New national park marks development of nuclear bomb
The park will have three locations in Los Alamos, New Mexico; Hanford, Washington; and in Oak Ridge.
“You can trust us with the story”, he said. “It’s not necessarily a celebration of the consequences of that, but rather an opportunity to tell that story to a broader audience”.
With a couple of pen strokes, two top officials in President Barack Obama’s administration signed an agreement formally establishing the Manhattan Project National Historic Park. A handful of anti-nuclear activists attended the grand opening ceremony, standing silent with posters detailing the effects of the bomb on Japan.

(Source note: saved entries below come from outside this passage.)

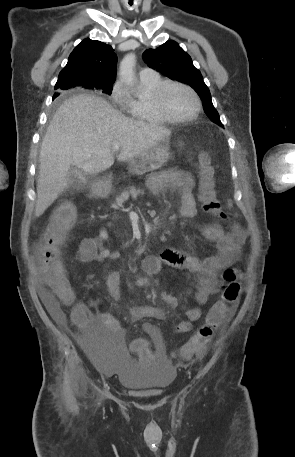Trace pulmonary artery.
<instances>
[{
  "label": "pulmonary artery",
  "mask_w": 295,
  "mask_h": 457,
  "mask_svg": "<svg viewBox=\"0 0 295 457\" xmlns=\"http://www.w3.org/2000/svg\"><path fill=\"white\" fill-rule=\"evenodd\" d=\"M157 75L156 72L151 68H143L139 72V76L141 79L151 78Z\"/></svg>",
  "instance_id": "pulmonary-artery-1"
}]
</instances>
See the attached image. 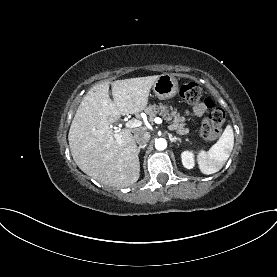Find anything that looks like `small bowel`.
Masks as SVG:
<instances>
[{"label": "small bowel", "instance_id": "small-bowel-1", "mask_svg": "<svg viewBox=\"0 0 277 277\" xmlns=\"http://www.w3.org/2000/svg\"><path fill=\"white\" fill-rule=\"evenodd\" d=\"M206 109H207V106L205 105V103H199L194 106L193 114L195 116H201L206 111Z\"/></svg>", "mask_w": 277, "mask_h": 277}]
</instances>
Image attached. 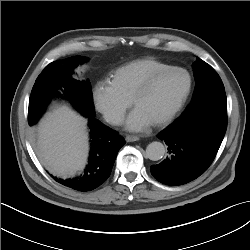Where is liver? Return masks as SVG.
Returning a JSON list of instances; mask_svg holds the SVG:
<instances>
[{
  "label": "liver",
  "mask_w": 250,
  "mask_h": 250,
  "mask_svg": "<svg viewBox=\"0 0 250 250\" xmlns=\"http://www.w3.org/2000/svg\"><path fill=\"white\" fill-rule=\"evenodd\" d=\"M87 120L67 106L47 113L38 126L37 153L54 175L67 177L85 166Z\"/></svg>",
  "instance_id": "liver-1"
}]
</instances>
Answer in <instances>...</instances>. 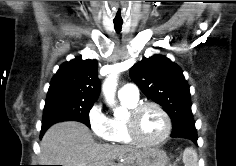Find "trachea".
<instances>
[{"mask_svg":"<svg viewBox=\"0 0 236 166\" xmlns=\"http://www.w3.org/2000/svg\"><path fill=\"white\" fill-rule=\"evenodd\" d=\"M114 28L116 32H120L122 29V23H114Z\"/></svg>","mask_w":236,"mask_h":166,"instance_id":"obj_1","label":"trachea"}]
</instances>
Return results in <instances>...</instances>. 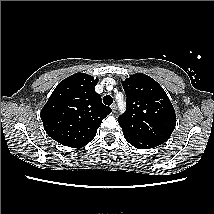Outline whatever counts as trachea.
I'll return each mask as SVG.
<instances>
[{
  "mask_svg": "<svg viewBox=\"0 0 214 214\" xmlns=\"http://www.w3.org/2000/svg\"><path fill=\"white\" fill-rule=\"evenodd\" d=\"M103 102L105 105H111L112 102H113V98L109 95H106L104 98H103Z\"/></svg>",
  "mask_w": 214,
  "mask_h": 214,
  "instance_id": "trachea-1",
  "label": "trachea"
}]
</instances>
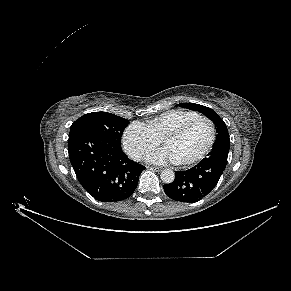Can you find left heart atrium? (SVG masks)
Segmentation results:
<instances>
[{
	"label": "left heart atrium",
	"mask_w": 291,
	"mask_h": 291,
	"mask_svg": "<svg viewBox=\"0 0 291 291\" xmlns=\"http://www.w3.org/2000/svg\"><path fill=\"white\" fill-rule=\"evenodd\" d=\"M147 161L154 164H166L169 162H176L177 160L167 147H163L151 151L147 155Z\"/></svg>",
	"instance_id": "left-heart-atrium-1"
}]
</instances>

The complex emotions the new park evokes were evident at Tuesday’s ceremony. The three senators represent the each of the park’s three locations. Maria Cantwell, D-Wash., and Sen. Kenneth McKellar to the White House in 1942.
Alexander continued: “Almost everyone in the Knoxville area knows something about the Manhattan Project”.

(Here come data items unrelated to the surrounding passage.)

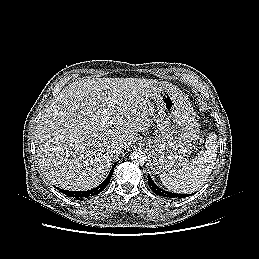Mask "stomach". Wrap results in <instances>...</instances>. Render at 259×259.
<instances>
[{
  "instance_id": "1",
  "label": "stomach",
  "mask_w": 259,
  "mask_h": 259,
  "mask_svg": "<svg viewBox=\"0 0 259 259\" xmlns=\"http://www.w3.org/2000/svg\"><path fill=\"white\" fill-rule=\"evenodd\" d=\"M149 97L156 105L159 135L144 140L143 144L152 158L151 170L169 173L187 161L199 140V123L176 86L158 83L151 88Z\"/></svg>"
}]
</instances>
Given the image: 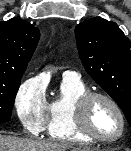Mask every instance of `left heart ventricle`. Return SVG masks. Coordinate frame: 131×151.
Masks as SVG:
<instances>
[{"instance_id":"obj_1","label":"left heart ventricle","mask_w":131,"mask_h":151,"mask_svg":"<svg viewBox=\"0 0 131 151\" xmlns=\"http://www.w3.org/2000/svg\"><path fill=\"white\" fill-rule=\"evenodd\" d=\"M92 130L106 138L116 136L120 130V120L113 107L105 101H96L90 111Z\"/></svg>"}]
</instances>
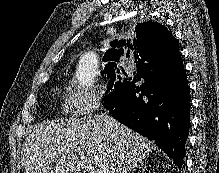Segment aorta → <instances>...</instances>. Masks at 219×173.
Wrapping results in <instances>:
<instances>
[{
  "label": "aorta",
  "mask_w": 219,
  "mask_h": 173,
  "mask_svg": "<svg viewBox=\"0 0 219 173\" xmlns=\"http://www.w3.org/2000/svg\"><path fill=\"white\" fill-rule=\"evenodd\" d=\"M98 70V57L93 52L85 53L79 64L78 78L84 86H91Z\"/></svg>",
  "instance_id": "obj_1"
}]
</instances>
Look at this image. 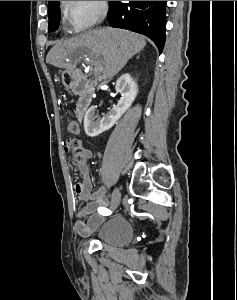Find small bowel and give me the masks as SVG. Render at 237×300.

The bomb was tested in the New Mexico desert in July 1945.
The park will be managed as a partnership between the Department of Energy – which owns and manages the properties – and Interior’s National Park Service, which will provide interpretation, visitor information, and assistance in the preservation of the historic buildings at the sites. Millions of people were in danger, he said, but one of the big concerns for the US were the soldiers who were waiting offshore to invade Japan. “As the National Park Service turns 100 next year and prepares for a second century of stewardship, this new addition to the National Park System will preserve and share one of our nation’s great stories of ingenuity and scientific endeavor, as well as the consequences of nuclear technology use”.

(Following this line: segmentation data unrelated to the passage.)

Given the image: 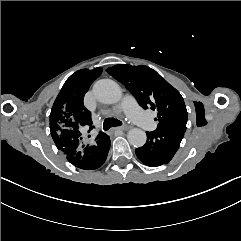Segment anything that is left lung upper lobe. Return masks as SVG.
I'll list each match as a JSON object with an SVG mask.
<instances>
[{
  "label": "left lung upper lobe",
  "instance_id": "left-lung-upper-lobe-1",
  "mask_svg": "<svg viewBox=\"0 0 241 241\" xmlns=\"http://www.w3.org/2000/svg\"><path fill=\"white\" fill-rule=\"evenodd\" d=\"M134 95L144 109L158 112V127L181 126L187 110L181 94L150 67L115 65L106 70Z\"/></svg>",
  "mask_w": 241,
  "mask_h": 241
}]
</instances>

“It did mark the end of the war, but it left devastation in its wake”, Jewell said.
Jewell briefly teared up as she described her mother-in-law’s work as a nurse in Hiroshima and Nagasaki.
WASHINGTON, D.C.-U.S. Sen. Lamar Alexander on Tuesday was among those celebrating the formal establishment of the Manhattan Project National Historical Park.
The Manhattan Project was an American-led covert science program during World War II to develop an atomic bomb.